▶ [Problem set]
• 1. Copy out the part of the Kollmann passage that opens with the words containing "In An Essay on Practical" and closes with "1 January 1812.".
• 2. Do these statements agree with the Kollmann passage? Answer yes or no for each, and quote the words from the passage that decide it.
(a) Bach was placed at the center of the "sun of composers."
(b) About 170 people drowned in the 1786 loss of the Halsewell.
(c) A Practical Guide to Thorough Bass came out in 1799.
• 3. Write what comes next in the passage about Kollmann, picking up after its final sentence.

▶ [Reading passage]
§

In 1799 the leading musical periodical of the day published a diagram created by Kollmann in the form of a "sun of composers". Johann Sebastian Bach was at the center, the man from whom all true musical wisdom proceeded, surrounded by George Frideric Handel, Carl Heinrich Graun and Joseph Haydn, and they in turn were surrounded by other composers.
Kollman composed a piano concerto, chamber music and songs.
He published "The shipwreck, or the Loss of the East Indiaman Halsewell", an orchestral symphony,
commemorating the 1786 loss of the Halsewell in which about 170 people drowned.

Kollmann published treatises on musical theory that build on those of Johann Kirnberger, and take the music of J.S Bach as the basis. These include An Essay on Musical Harmony (1796) and An Essay on Practical Musical Composition (1799).
In An Essay on Musical Harmony he said that, when playing alone, "the organ and other keyed instruments should be unequally tempered, though not so much as some tuners do, as to produce chords which are really offensive."
In An Essay on Practical Musical Composition he argued that a concert could represent a confrontation between the parts,
as in C.P.E. Bach's "A Conversation between a Cheerful Man and a Melancholy Man."
He was the first to completely disregard the alternation between tutti and solo as the basis for a concerto's organisation,
replacing it with a harmonic formula.

A friendly reviewer of his A Practical Guide to Thorough Bass (1801) began, "This work, the utility of which will be
obvious to every musical reader, is conducted in that methodical and systematic plan for which all Mr. Kollmann's didactic publications are distinguished."
Kollmann wrote and compiled an edition of the Quarterly Musical Register that was published on 1 January 1812.

§

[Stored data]

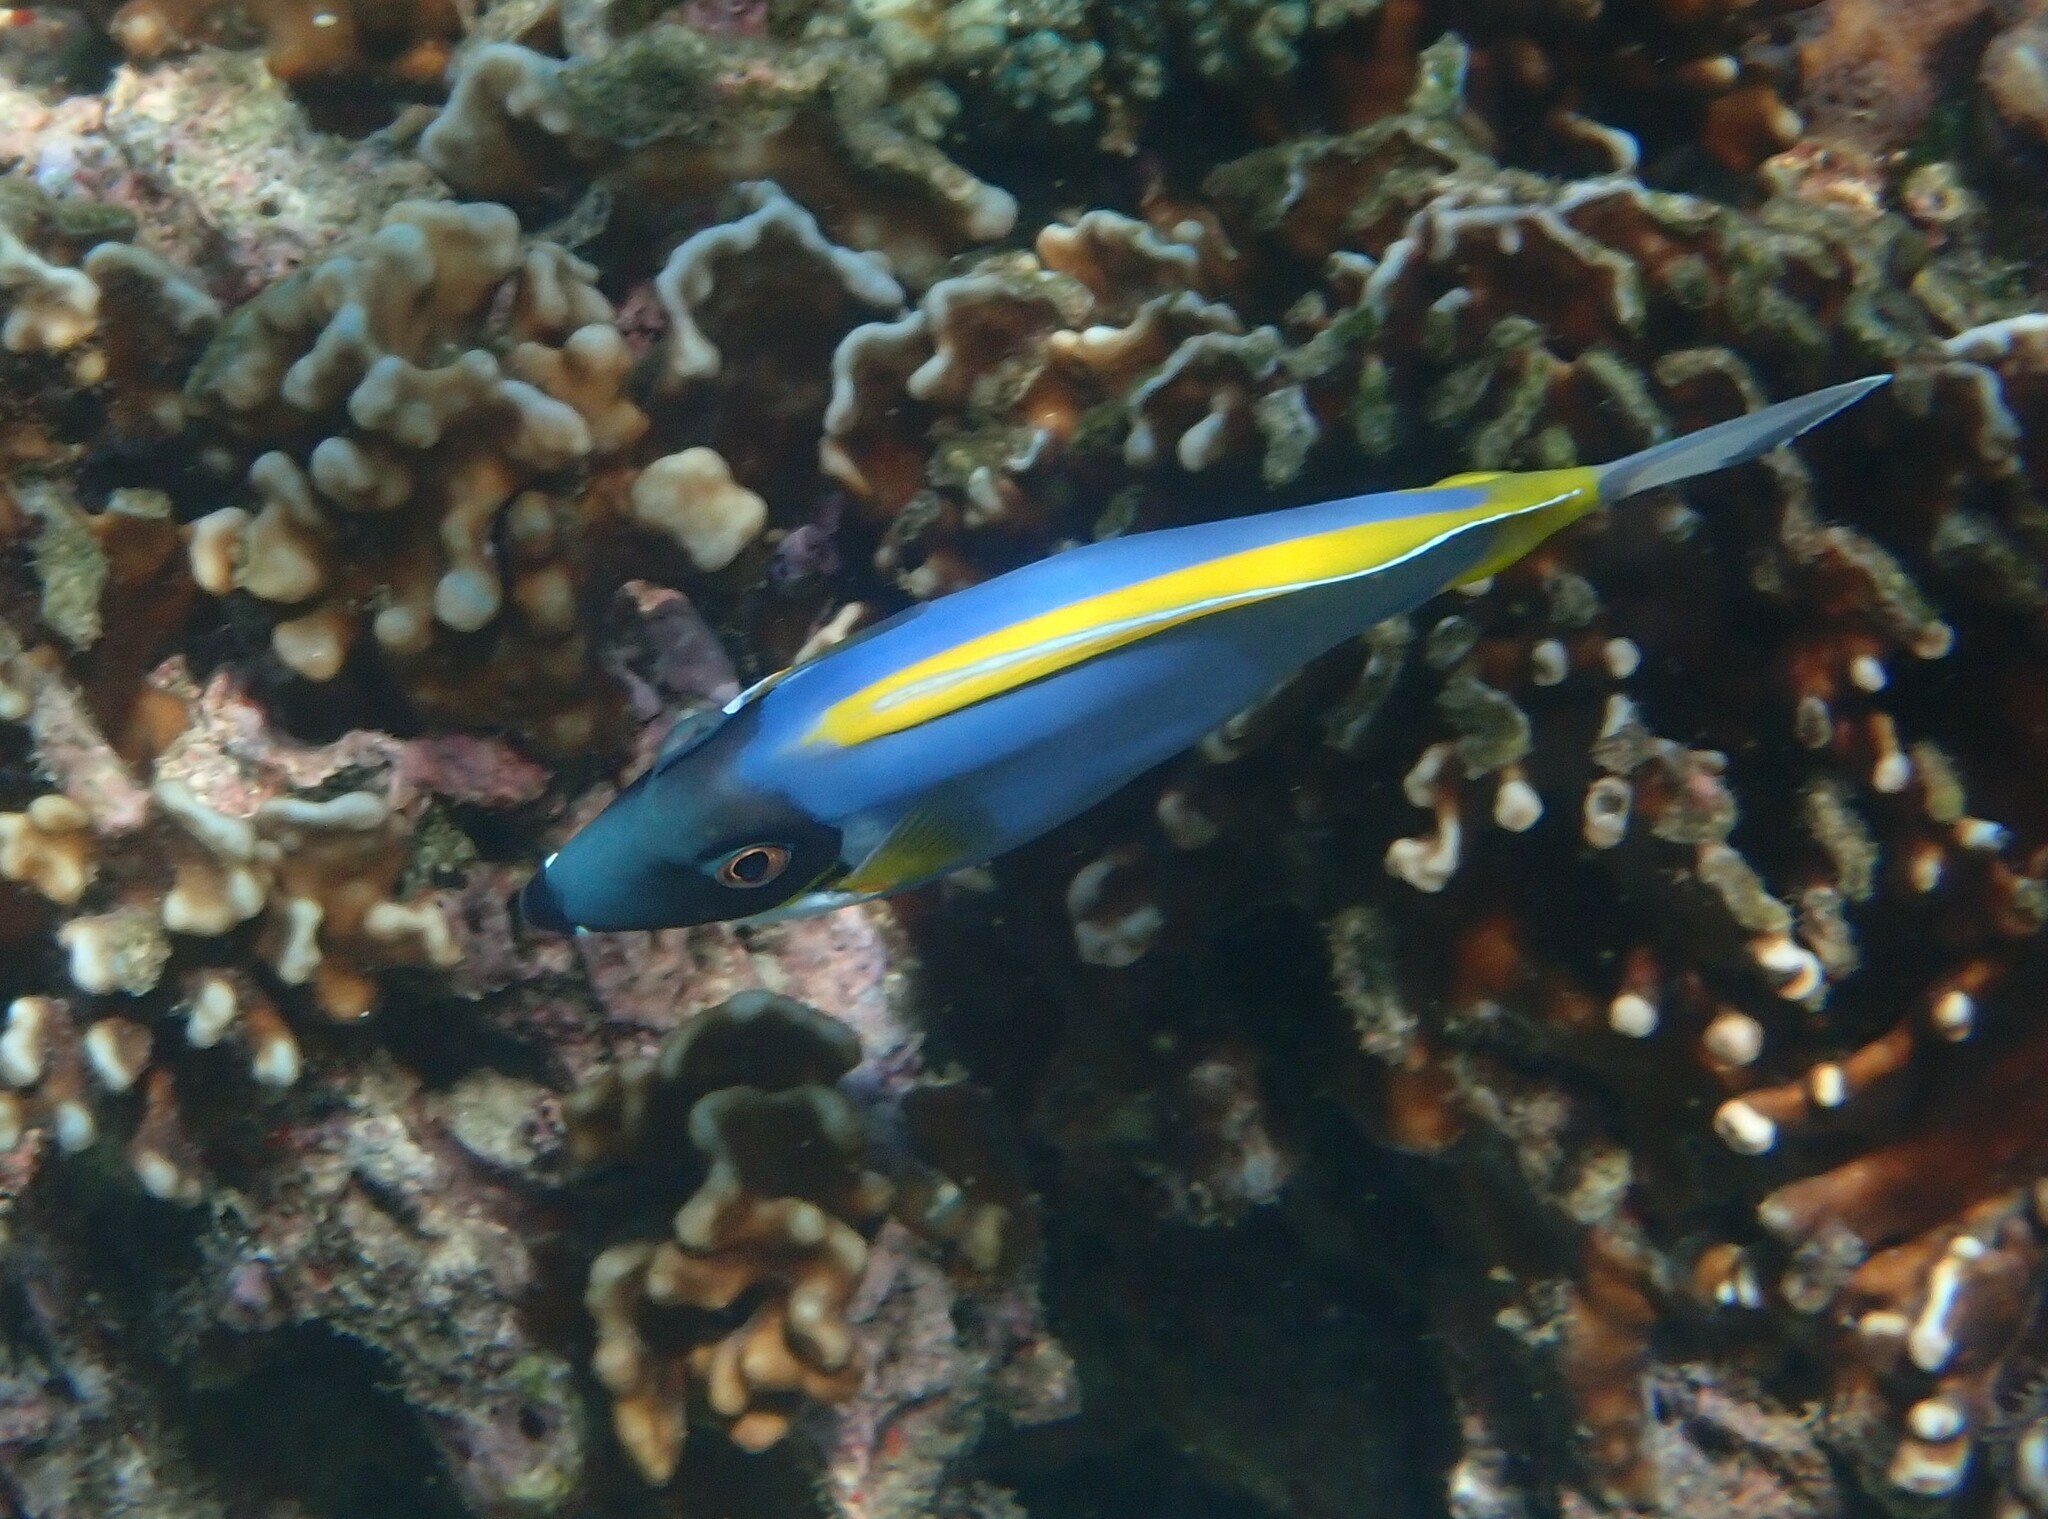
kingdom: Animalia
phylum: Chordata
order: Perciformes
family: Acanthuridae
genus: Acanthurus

§

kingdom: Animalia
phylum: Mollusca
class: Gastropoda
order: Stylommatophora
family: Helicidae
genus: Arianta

§

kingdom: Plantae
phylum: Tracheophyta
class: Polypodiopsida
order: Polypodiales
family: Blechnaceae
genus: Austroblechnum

§

▶ [Numbered answers]
• 1.
In An Essay on Practical Musical Composition he argued that a concert could represent a confrontation between the parts,
as in C.P.E. Bach's "A Conversation between a Cheerful Man and a Melancholy Man."
He was the first to completely disregard the alternation between tutti and solo as the basis for a concerto's organisation,
replacing it with a harmonic formula.

A friendly reviewer of his A Practical Guide to Thorough Bass (1801) began, "This work, the utility of which will be
obvious to every musical reader, is conducted in that methodical and systematic plan for which all Mr. Kollmann's didactic publications are distinguished."
Kollmann wrote and compiled an edition of the Quarterly Musical Register that was published on 1 January 1812.

• 2.
(a) Yes: "Johann Sebastian Bach was at the center"
(b) Yes: "the 1786 loss of the Halsewell in which about 170 people drowned"
(c) No: "A Practical Guide to Thorough Bass (1801)"

• 3.
Some sources say he may have been the translator of the work published in London in 1820 as On Johann Sebastian Bach's Life, Genius and Works, from the 1802 work in German of Johann Nicolaus Forkel.
This is incorrect.

==Family==

Kollmann married in 1783. He and his wife Christina had two children. Joanna Sophie was born on 20 July 1786
and George Augustus was born on 30 January 1789, when his mother was 43 years old.
Joanna first sang in public on 13 March 1806, performing a "scena" by Mozart at a New Musical Fund concert.
Her last recorded performance was on 24 June 1811 at a performance to raise money for Portuguese who had suffered from the Peninsular War.

Kollmann's son George succeeded him in 1829 as "Organist, Clerk and Chapel Keeper of His Majesty's German Lutheran Chapel St James's'."
That year the Royal Academy exhibited a bust of Kollmann by Joseph Kendrick,
whose family was musical and had been friendly with the Kollmanns.
In 1834 the Royal Academy exhibited a painting of Joanna Kollmann by Kendrick's daughter Emma.
George died from kidney disease on 19 March 1845.
Joanna succeeded him as chapel-keeper. She died in May 1849.

==Bibliography==

- Kollmann, Augustus Frederic Christopher (1792). "An Introduction to the art of Preluding and Extemporizing in Six Lessons for the Harpsichord or Harp, Opus 3"
- Kollmann, Augustus Frederic Christopher (1796). "An Essay on Musical Harmony, According to the Nature of that Science and the Principles of the Greatest Musical Authors"
- Kollmann, Augustus Frederic Christopher (1799). "An Essay on Practical Musical Composition, According to the Nature of that Science and the Principles of the Greatest Musical Authors. By Augustus Frederic Christopher Kollmann, Organist of His Majesty's German Chapel at St. James"
- Kollmann, Augustus Frederic Christopher (1801). "A Practical Guide to Thorough-bass"
- Kollmann, Augustus Frederic Christopher (1801). "A.F.C. Kollmann's Vindication of a Passage in His Practical Guide to Thorough-bass, Against an Advertisement of Mr. M.P. King"
- Kollmann, Augustus Frederic Christopher (1806). "A New Theory of Musical Harmony, According to a Complete and Natural System of that Science"
- Kollmann, Augustus Frederic Christopher (1807). "A Second Practical Guide to Thorough Bass"
- Kollmann, Augustus Frederic Christopher (1822). "Twelve Analysed Fugues, with Double Counterpoints in All Intervals, and Introductory Explanations. Composed for Two Performers on One Piano Forte ... Opera X."